The Short-Term Memory Problems at AIG (and other Boardrooms)

Until directors actually do their jobs when it comes to risk, instead of merely boasting about them, disaster will be the inevitable intruder in the slumbering boardroom.

AIG, the giant insurance company which specializes in the assessment of risk, has accounting problems –again. This time, auditors discovered “material weaknesses in its internal controls.” The cost of that weakness comes in the form of a $4.88 billion write-down. It is nearly four times the earlier estimate given by the company. Just last year, AIG paid $1.6 billion to settle state and federal charges that it engaged in deceptive accounting practices to mislead investors and regulators. The payout set a record at the time.

You might wonder how a company that went through such a wrenching and costly experience over poor accounting practices finds itself in another accounting pickle so soon. The answer is that directors have a short-term memory problem. Merrill Lynch also went afoul of regulators in the early 21st century and had to pay out a huge amount to settle. Citigroup had to set aside millions in connection with Enron and WorldCom lawsuits. CIBC, the giant Toronto-based bank, also paid millions to settle regulatory charges that it acted improperly in its Enron dealings. All of these institutions are posting record losses and write-downs related to defective credit instruments. And once again, questions are being raised about whether management and directors are really on top of the affairs of the company.
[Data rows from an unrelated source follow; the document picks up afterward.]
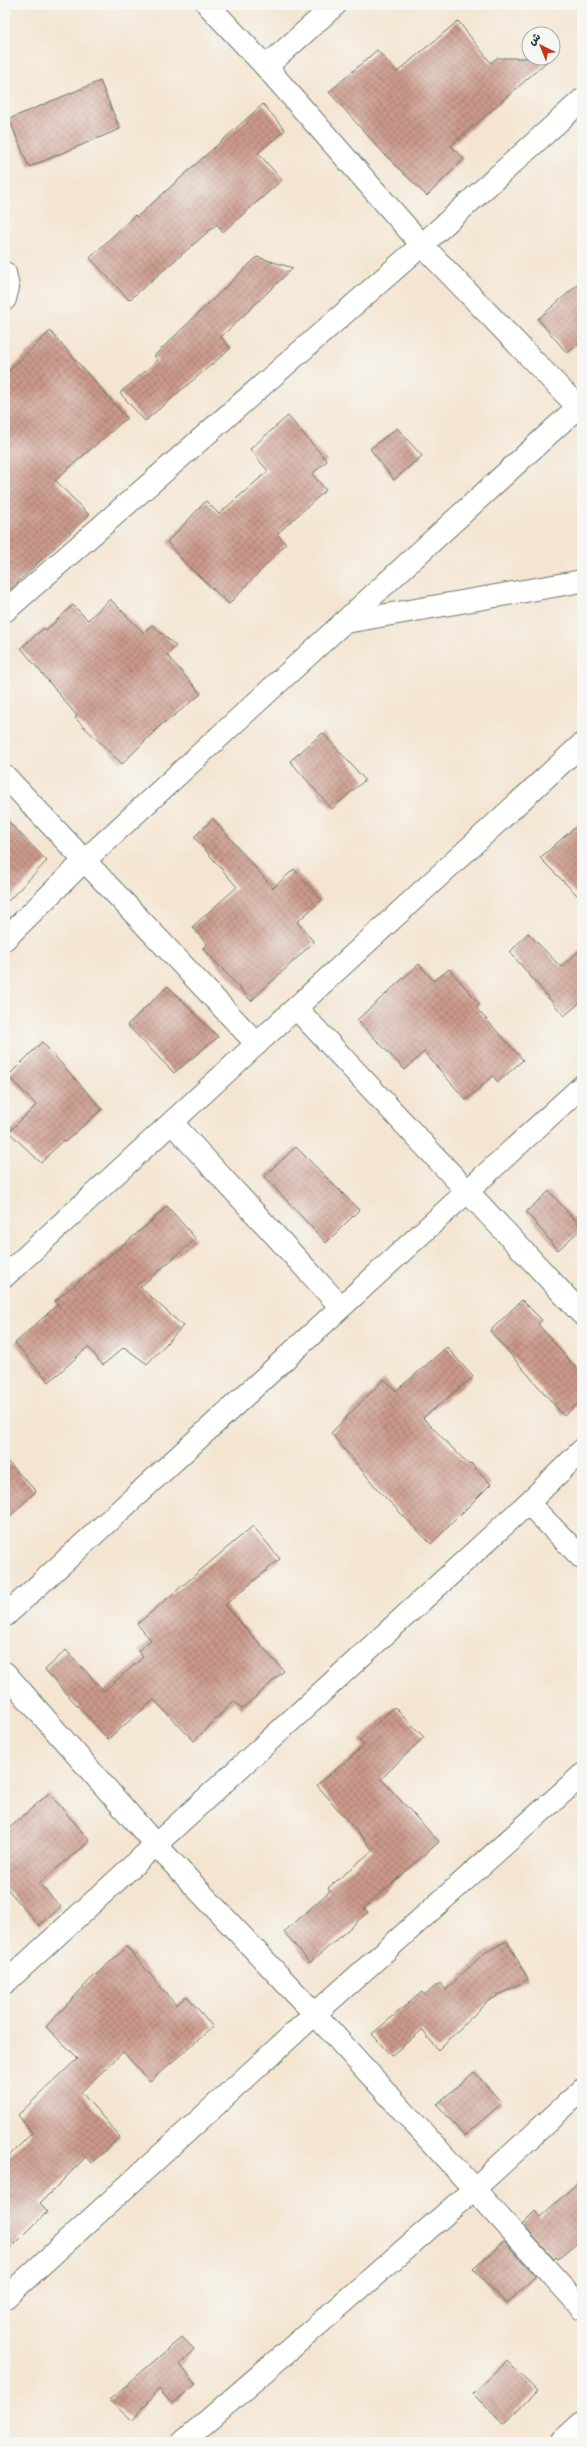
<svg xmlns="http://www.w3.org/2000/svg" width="587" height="2447" viewBox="0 0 587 2447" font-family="Caveat,'Playpen Sans Arabic',sans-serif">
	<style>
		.building { fill: url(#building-cross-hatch) }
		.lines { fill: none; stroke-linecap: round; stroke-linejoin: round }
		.minor-casing { stroke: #6a786b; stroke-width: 24 }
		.minor { stroke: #fff; stroke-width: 22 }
	</style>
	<defs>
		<pattern id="building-cross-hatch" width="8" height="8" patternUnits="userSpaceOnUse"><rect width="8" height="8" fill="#cb998a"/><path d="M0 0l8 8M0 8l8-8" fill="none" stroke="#a47e72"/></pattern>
	</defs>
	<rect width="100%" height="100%" fill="#f6f6f2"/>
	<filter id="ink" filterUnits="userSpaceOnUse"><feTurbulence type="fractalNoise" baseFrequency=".025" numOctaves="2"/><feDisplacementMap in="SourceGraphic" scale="8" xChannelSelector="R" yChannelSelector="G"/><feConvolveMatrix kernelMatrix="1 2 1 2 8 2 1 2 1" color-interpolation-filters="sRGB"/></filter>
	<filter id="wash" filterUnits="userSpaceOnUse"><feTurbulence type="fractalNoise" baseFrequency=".012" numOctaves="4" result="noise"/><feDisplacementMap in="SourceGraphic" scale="16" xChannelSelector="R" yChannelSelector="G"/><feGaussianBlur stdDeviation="0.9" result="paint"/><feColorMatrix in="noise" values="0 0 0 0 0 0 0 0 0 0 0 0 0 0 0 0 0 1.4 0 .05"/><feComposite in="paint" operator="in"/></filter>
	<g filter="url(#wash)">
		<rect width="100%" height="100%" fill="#f4e5d1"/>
		<g id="blocks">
			<!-- building -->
			<g class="building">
				<path d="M458,21L491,63L497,58H551L451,146L464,159L427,196L385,155L329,92L377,50L397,72Z"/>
				<path d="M100,81L120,129L29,167L9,119Z"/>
				<path d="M263,104L285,130L258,153L282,180L223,232L217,224L129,300L90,258L135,215L137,217Z"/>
				<path d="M257,257L293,268L221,337L231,348L145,421L120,393L158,360L154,356Z"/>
				<path d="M582,281V340L567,353L538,319Z"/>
				<path d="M50,331L127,418L55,480L89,515L5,594V375Z"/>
				<path d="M288,416L327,461L312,474L326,490L277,534L286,544L229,604L184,562L167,542L206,501L219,514L268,471L250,449Z"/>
				<path d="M397,428L422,456L394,480L370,449Z"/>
				<path d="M110,599L144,633L152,625L176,646L167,655L201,694L166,722L165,721L122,764L75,718L77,716L21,648L44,628L46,630L73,605L88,620Z"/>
				<path d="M323,733L365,780L332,809L290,761Z"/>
				<path d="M5,818L47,861L5,904Z"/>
				<path d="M213,819L273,888L294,869L322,900L297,922L314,942L251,1001L203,948L207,944L192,927L237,887L194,837Z"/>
				<path d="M582,821V900L540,858Z"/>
				<path d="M528,933L561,967L582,948V1001L564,1016L510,952Z"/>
				<path d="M419,964L434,981L449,969L480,1004L476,1008L523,1060L498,1082L493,1076L466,1100L424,1052L405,1070L357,1020Z"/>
				<path d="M168,986L218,1037L174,1073L127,1025Z"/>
				<path d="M42,1042L102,1109L65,1142L63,1140L41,1163L9,1132L36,1105L8,1076Z"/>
				<path d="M296,1147L359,1210L326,1243L264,1176Z"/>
				<path d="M549,1191L582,1228L558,1250L526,1212Z"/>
				<path d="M167,1206L196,1239L140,1287L183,1326L147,1364L124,1347L103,1365L88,1347L49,1382L15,1343L58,1304L55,1301L147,1225Z"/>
				<path d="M522,1300L542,1320L538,1324L582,1375V1400L564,1416L490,1331Z"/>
				<path d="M447,1347L473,1377L423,1418L469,1465L471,1463L491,1484L431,1544L379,1491L331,1433L384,1379L396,1391Z"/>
				<path d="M5,1459L36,1491L5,1521Z"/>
				<path d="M253,1526L280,1559L225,1605L284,1671L242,1709L234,1701L194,1741L154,1700L108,1739L45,1670L66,1650L104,1691L143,1657L138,1651L151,1640L137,1624Z"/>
				<path d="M394,1707L424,1737L381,1779L439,1842L364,1908L368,1912L310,1963L284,1932L330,1891L328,1888L373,1850L317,1785L364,1746L359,1741Z"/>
				<path d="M49,1793L90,1841L39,1883L61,1907L39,1926L5,1886V1832Z"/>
				<path d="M507,1941L528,1979L487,2002L438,2050L422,2030L391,2056L372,2034L422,1992L424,1995L440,1983L446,1990L484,1953Z"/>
				<path d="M127,1947L176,2005L187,1996L213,2027L150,2081L123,2052L81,2092L120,2137L91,2163L86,2157L40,2203L47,2212L5,2254V2160L32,2133L18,2115L78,2058L46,2027L90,1980Z"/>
				<path d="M474,2072L502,2103L464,2136L437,2104Z"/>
				<path d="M582,2179V2239L558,2259L556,2257L554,2259L522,2224L535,2211L540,2217Z"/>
				<path d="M504,2241L536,2276L506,2304L473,2269Z"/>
				<path d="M182,2337L194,2349L180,2365L196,2384L172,2404L159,2389L132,2421L109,2400Z"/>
				<path d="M507,2361L537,2391L503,2424L473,2394Z"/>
			</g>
		</g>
	</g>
	<g filter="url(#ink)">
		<use href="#blocks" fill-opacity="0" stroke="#6a786b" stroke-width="1"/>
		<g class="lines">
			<!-- minor casing -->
			<g class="minor-casing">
				<g id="minor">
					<path d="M208,5L266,67L422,245L582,411"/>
					<path d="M266,67L335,5"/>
					<path d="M5,273L8,287L5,299"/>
					<path d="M5,611L422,245L582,100"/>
					<path d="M346,622L582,581"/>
					<path d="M5,776L257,1044"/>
					<path d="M5,939L85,860L578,407"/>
					<path d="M297,1009L582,1314"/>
					<path d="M172,1123L341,1307"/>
					<path d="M5,1276L582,744"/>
					<path d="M528,1503L582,1558"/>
					<path d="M5,1616L582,1086"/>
					<path d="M5,1673L155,1844L315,2014L582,2308"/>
					<path d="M5,1983L528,1503L582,1450"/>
					<path d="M5,2298L315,2014L582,1775"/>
					<path d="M183,2442L473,2190L582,2090"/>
					<path d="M561,2442L582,2423"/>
				</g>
			</g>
			<!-- minor -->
			<use href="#minor" class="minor"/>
		</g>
	</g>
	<!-- margin -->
	<rect width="587" height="2447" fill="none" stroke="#f6f6f2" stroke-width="20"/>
	<!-- north arrow -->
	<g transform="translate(541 46) rotate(317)"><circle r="19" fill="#f6f6f2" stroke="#a0aca6"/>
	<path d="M0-3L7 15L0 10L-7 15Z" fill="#c8321e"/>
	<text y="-6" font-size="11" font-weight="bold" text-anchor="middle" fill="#1f3d34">ش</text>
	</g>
</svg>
One might have expected a prudent boardroom to be scrupulous, and more successful, in avoiding mishaps so soon after a previous embarrassment. In AIG’s case, it was required to issue an apology last February, which stated in part:

Providing incorrect information to the investing public and regulators was wrong and is against the values of our current leadership and employees.

But in the modern boardroom, where historically the preferred posture has been lateral for most of the time, there is a tendency to overstate the rejuvenating effects of reform while quickly slumping back into somnolence. The scandals of the Enron era revealed major weaknesses in the accounting and internal controls of many companies. Sarbanes-Oxley was passed in 2002 to address some of the most glaring defects, and companies responded by trumpeting how much more engaged their boards were. But in a few short years, the world has once more been forced to witness the spectacle of boards that did not properly oversee the risks their companies were incurring and ensure that adequate controls were being followed. Shortcomings in internal controls and the managment of risk were also at the heart of the $7 billion trader fraud at Société Générale. They are now featuring prominently in connection with the subprime-prompted credit crisis in many financial institutions.

Until directors actually do their jobs, instead of merely boasting about them, and remember the lessons of the past when risk became a corporate orphan for which no one would take responsibility, disaster will be the inevitable intruder in the slumbering boardroom.